I did for example adapt PyPy's own translate.py: see the tweak in rpython/rtyper.py. Lines 273-281 are all that I needed to add, and they are mostly a "simplification and parallelization" of the lines above. There are a few more places in the whole translate.py that could be similarly modified, but overall it is just that: a few places. I did not measure performance, but I checked that it is capable of using multiple cores in the RTyping step of translation, with --- as expected --- some still-reasonable number of conflicts, particularly at the beginning when shared data structures are still being built.
On a few smaller, more regular examples like richards, I did measure the performance. It is not great, even taking into account that it has no JIT so far. Running pypy-stm with one thread is roughly 5 times slower than running a regular PyPy with no JIT (it used to be better in previous versions, but they didn't have any GC; nevertheless, I need to investigate). However, it does seem to scale. At least, it scales roughly as expected on my 2-real-cores, 4-hyperthreaded-cores laptop (i.e. for N between 1 and 4, the N-threaded pypy-stm performs similarly to N independent pypy-stm's running one thread each).
And finally...
...a big thank you to everyone who contributed some money to support this! As you see on the PyPy site, we got more than 6700$ so far in only 5 or 6 weeks. Thanks to that, my contract started last Monday, and I am now paid a small salary via the Software Freedom Conservancy (thanks Bradley M. Kuhn for organizational support from the SFC). Again, thank you everybody!

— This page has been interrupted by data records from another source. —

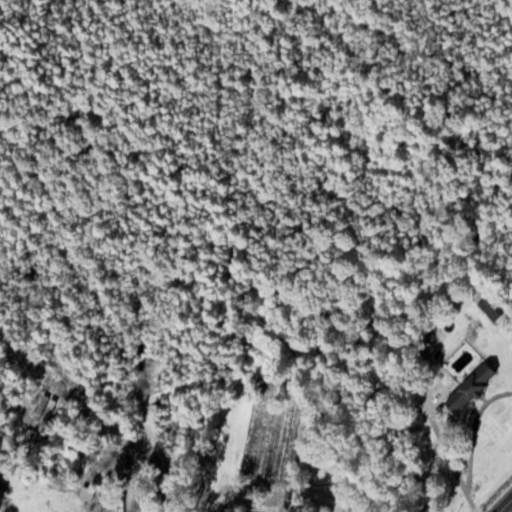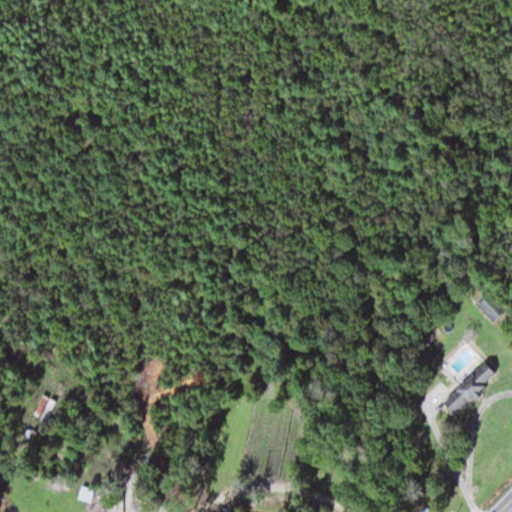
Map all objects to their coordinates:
building: (491, 306)
building: (469, 387)
road: (504, 504)
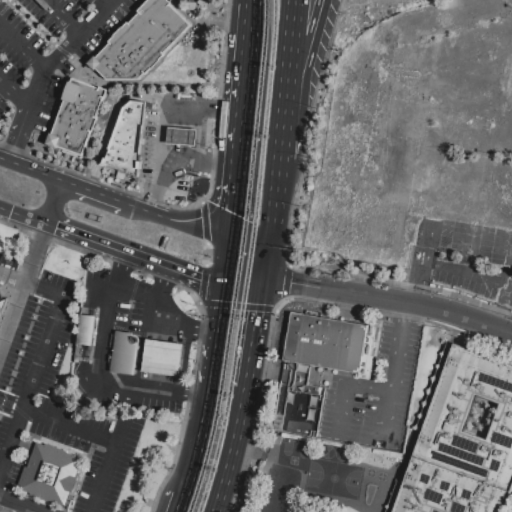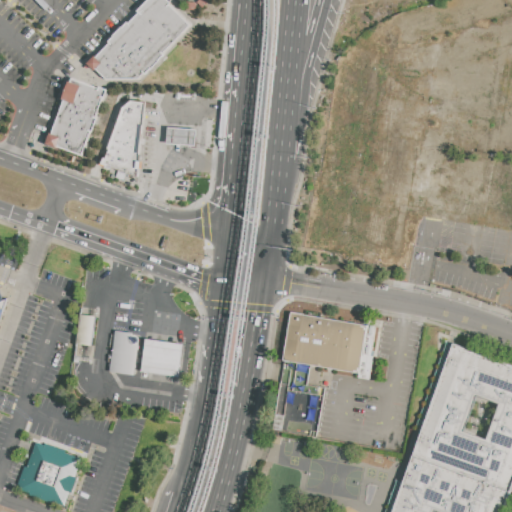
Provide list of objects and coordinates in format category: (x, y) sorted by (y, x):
road: (104, 3)
road: (62, 17)
road: (252, 23)
road: (314, 35)
building: (140, 41)
building: (137, 43)
road: (24, 45)
parking lot: (48, 50)
road: (411, 58)
road: (296, 61)
road: (46, 71)
road: (249, 71)
road: (4, 85)
road: (15, 87)
road: (431, 90)
road: (126, 96)
road: (298, 96)
road: (204, 108)
building: (76, 116)
building: (76, 116)
road: (447, 134)
building: (127, 135)
building: (181, 136)
building: (126, 137)
road: (290, 139)
road: (489, 144)
parking lot: (463, 145)
road: (177, 161)
road: (509, 166)
road: (476, 169)
road: (31, 170)
road: (241, 170)
road: (96, 194)
road: (55, 204)
road: (27, 219)
road: (278, 219)
road: (205, 234)
road: (100, 246)
traffic signals: (237, 246)
railway: (244, 258)
railway: (253, 258)
road: (234, 269)
road: (12, 276)
road: (188, 277)
traffic signals: (268, 281)
road: (250, 288)
road: (139, 291)
building: (0, 292)
traffic signals: (231, 293)
road: (391, 301)
building: (1, 302)
road: (177, 316)
building: (86, 330)
building: (88, 331)
road: (225, 334)
road: (258, 334)
building: (327, 342)
building: (329, 343)
building: (124, 353)
building: (126, 354)
building: (162, 357)
gas station: (163, 359)
building: (163, 359)
road: (41, 360)
road: (392, 372)
road: (103, 373)
parking lot: (49, 384)
road: (343, 384)
parking lot: (377, 391)
road: (9, 426)
road: (241, 426)
road: (71, 427)
road: (205, 437)
building: (461, 440)
building: (462, 440)
road: (109, 465)
road: (2, 468)
building: (49, 473)
building: (49, 473)
park: (334, 476)
road: (226, 488)
parking lot: (23, 503)
road: (184, 505)
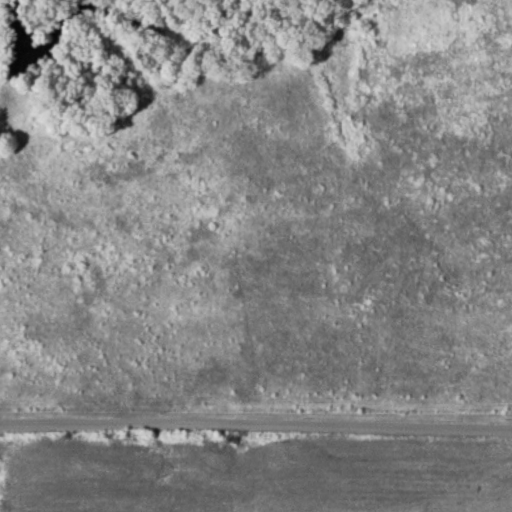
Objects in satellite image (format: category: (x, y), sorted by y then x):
road: (256, 422)
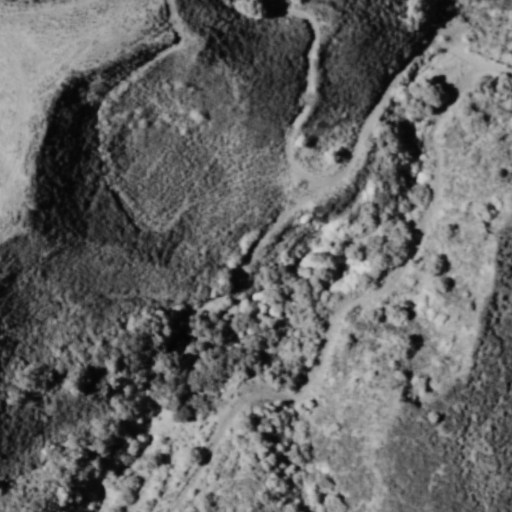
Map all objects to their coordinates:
road: (379, 278)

UPDATE: The performance regression was due to disabling an optimization, the method cache, which caused non-deterministic results --- the performance could vary from simple to double. Today, as a workaround, I made the method cache transaction-local for now; it is only effective for transactions that run for long enough (maybe 0.1ms or 1ms), but at least it is there in this situation. In the version of richards presented above, the transactions are too short to make a difference (around 0.015ms).